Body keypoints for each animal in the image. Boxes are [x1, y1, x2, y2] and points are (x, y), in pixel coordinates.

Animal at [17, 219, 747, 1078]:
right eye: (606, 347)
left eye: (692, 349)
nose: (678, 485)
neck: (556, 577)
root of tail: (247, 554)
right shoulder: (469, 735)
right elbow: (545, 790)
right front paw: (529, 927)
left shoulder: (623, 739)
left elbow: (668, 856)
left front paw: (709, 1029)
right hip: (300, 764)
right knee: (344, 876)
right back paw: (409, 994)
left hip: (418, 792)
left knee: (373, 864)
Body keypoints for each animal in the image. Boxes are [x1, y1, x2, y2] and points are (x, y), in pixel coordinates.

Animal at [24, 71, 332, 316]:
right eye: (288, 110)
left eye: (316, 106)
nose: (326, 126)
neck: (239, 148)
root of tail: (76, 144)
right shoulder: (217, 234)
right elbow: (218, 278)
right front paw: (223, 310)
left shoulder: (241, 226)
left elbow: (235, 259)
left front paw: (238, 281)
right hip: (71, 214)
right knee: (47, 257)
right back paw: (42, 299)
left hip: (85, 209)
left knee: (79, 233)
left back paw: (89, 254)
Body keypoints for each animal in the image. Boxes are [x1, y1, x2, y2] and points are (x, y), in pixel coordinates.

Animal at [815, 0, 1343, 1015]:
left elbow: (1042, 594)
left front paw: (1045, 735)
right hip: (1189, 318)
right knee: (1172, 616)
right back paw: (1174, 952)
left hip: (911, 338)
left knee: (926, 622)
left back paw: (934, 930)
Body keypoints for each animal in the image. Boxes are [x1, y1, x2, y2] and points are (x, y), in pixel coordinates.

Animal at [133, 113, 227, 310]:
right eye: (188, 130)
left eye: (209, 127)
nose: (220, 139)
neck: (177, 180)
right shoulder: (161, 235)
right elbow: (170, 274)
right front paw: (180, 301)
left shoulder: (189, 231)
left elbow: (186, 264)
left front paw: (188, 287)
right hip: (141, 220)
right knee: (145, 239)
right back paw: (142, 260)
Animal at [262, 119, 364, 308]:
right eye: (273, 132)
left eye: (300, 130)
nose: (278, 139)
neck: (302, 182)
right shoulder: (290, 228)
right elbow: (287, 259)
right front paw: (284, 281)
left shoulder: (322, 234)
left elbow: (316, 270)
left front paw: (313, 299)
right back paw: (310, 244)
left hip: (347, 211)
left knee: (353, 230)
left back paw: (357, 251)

* Directions *
Give only the number of lines in the listing above that include the string "knee".

* Exercise output *
8